Cairo, May 20: A senior Kuwaiti lawmaker has called for imposing a tax on expatriates’ remittances to shore up the country’s finances.

MP Khalil Al Saleh, the head of the parliament’s Human Resources Committee, has presented a draft law on the proposed tax to the legislature.

“Imposing fees on expatriates’ transfers will have a role in improving the state's revenues and diversify sources of income,” he told Al Rai newspaper.

Migrant workers transfer about 4.2 billion dinars annually from Kuwait, he added, citing figures from Kuwait’s Central Bank.

“This system is in effect in most countries of the world and in more than one Gulf country. Expats there have not objected to it. Allowing this money to exit the country is very dangerous and has a direct effect on economy,” MP Al Saleh said.

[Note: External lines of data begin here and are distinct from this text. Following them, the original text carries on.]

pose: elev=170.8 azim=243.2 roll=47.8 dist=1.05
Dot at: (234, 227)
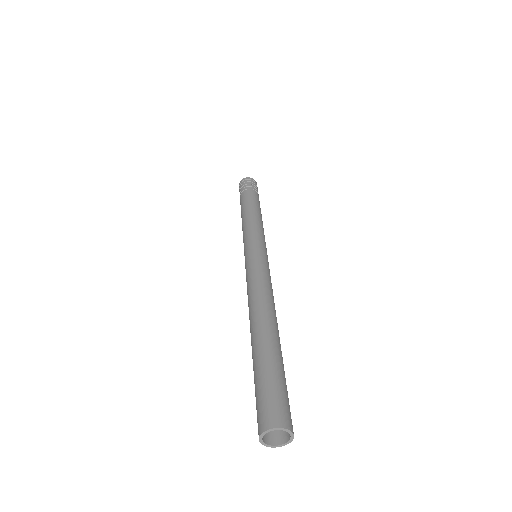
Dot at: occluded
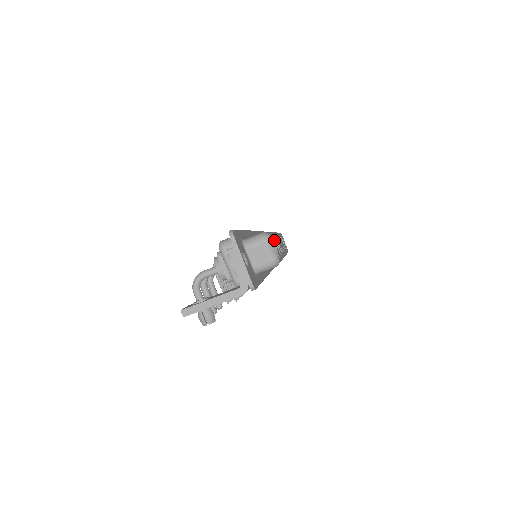
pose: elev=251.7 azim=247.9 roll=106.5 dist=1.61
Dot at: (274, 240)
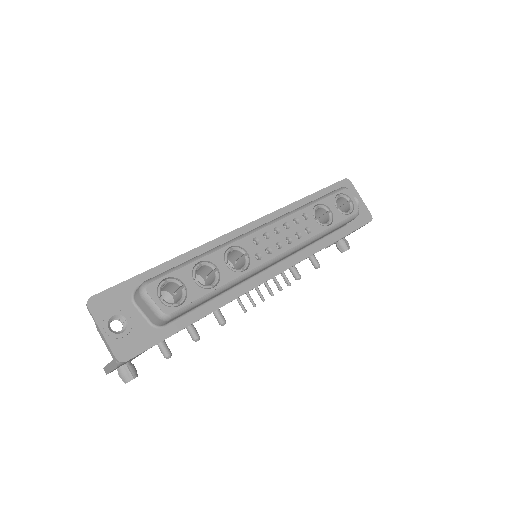
Dot at: (190, 273)
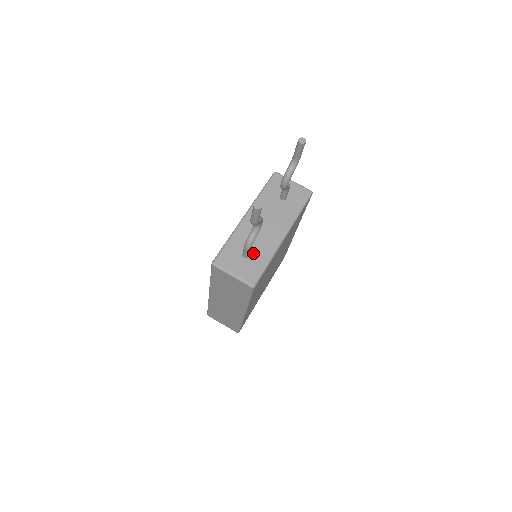
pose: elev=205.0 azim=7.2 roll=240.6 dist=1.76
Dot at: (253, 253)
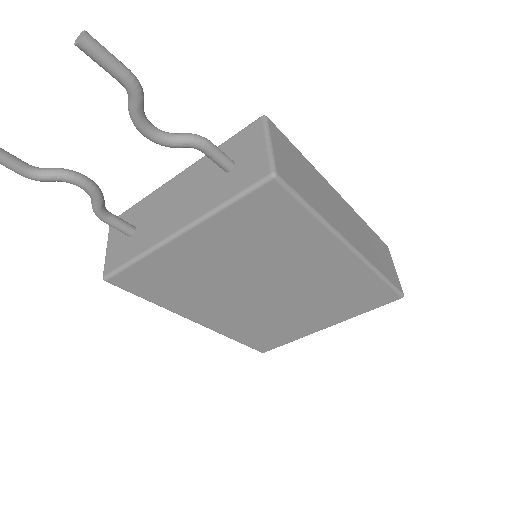
Dot at: (137, 234)
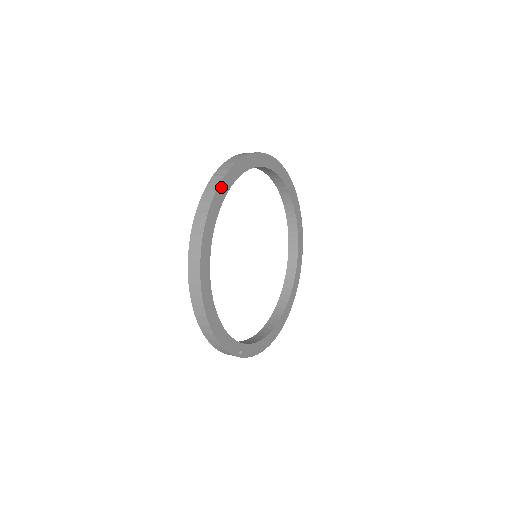
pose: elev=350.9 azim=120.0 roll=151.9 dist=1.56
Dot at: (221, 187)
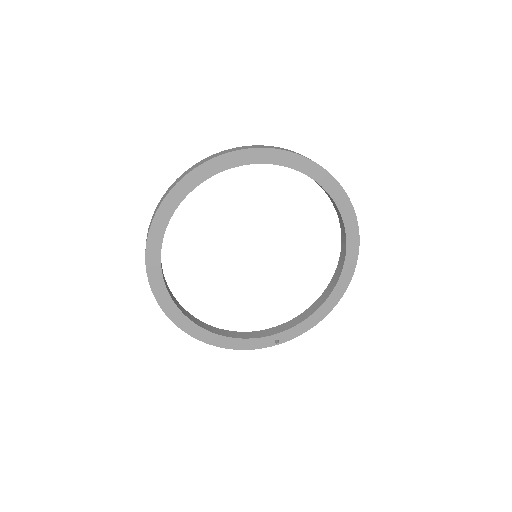
Dot at: (149, 253)
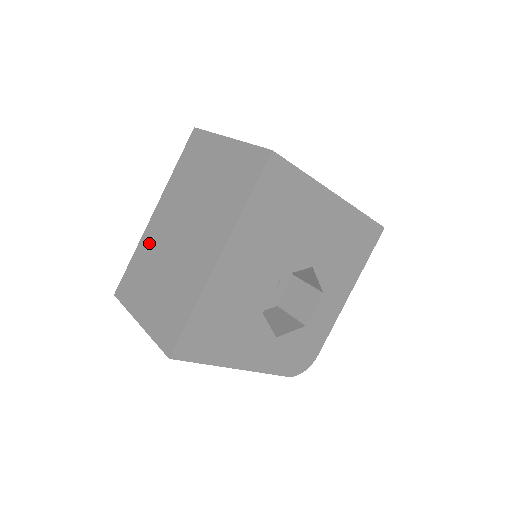
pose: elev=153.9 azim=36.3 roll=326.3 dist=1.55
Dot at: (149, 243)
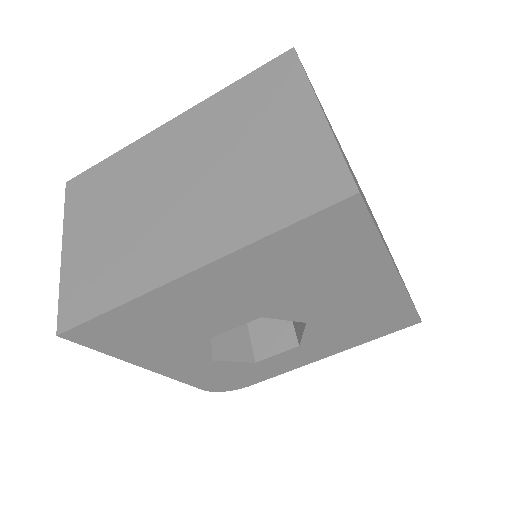
Dot at: (138, 158)
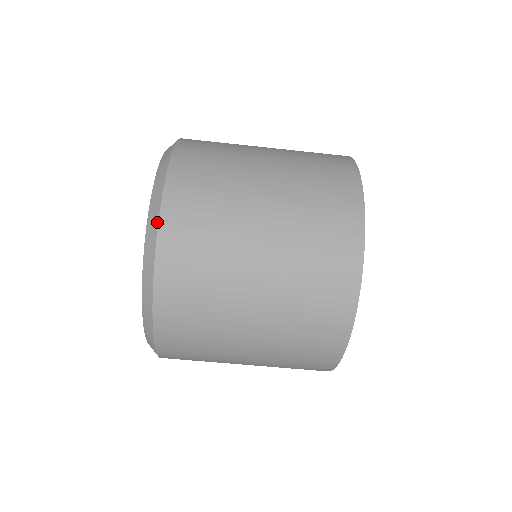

“We do not target brotherly expats because imposing symbolic fees on financial transfers will not affect their money, but will have a positive effect on the state’s sources,” he said. “This has become a necessity after the money transferred outside Kuwait has reached 4.2 billion dinars annually without the state [Kuwait] making any benefit from this.”

Foreign workers make up 3.3 million of Kuwait’s 4.6 million population.

Several Kuwaiti public figures have recently pushed for redrawing the demographic imbalance in the country, accusing expatriates of straining health facilities and increasing the Covid-19 threat.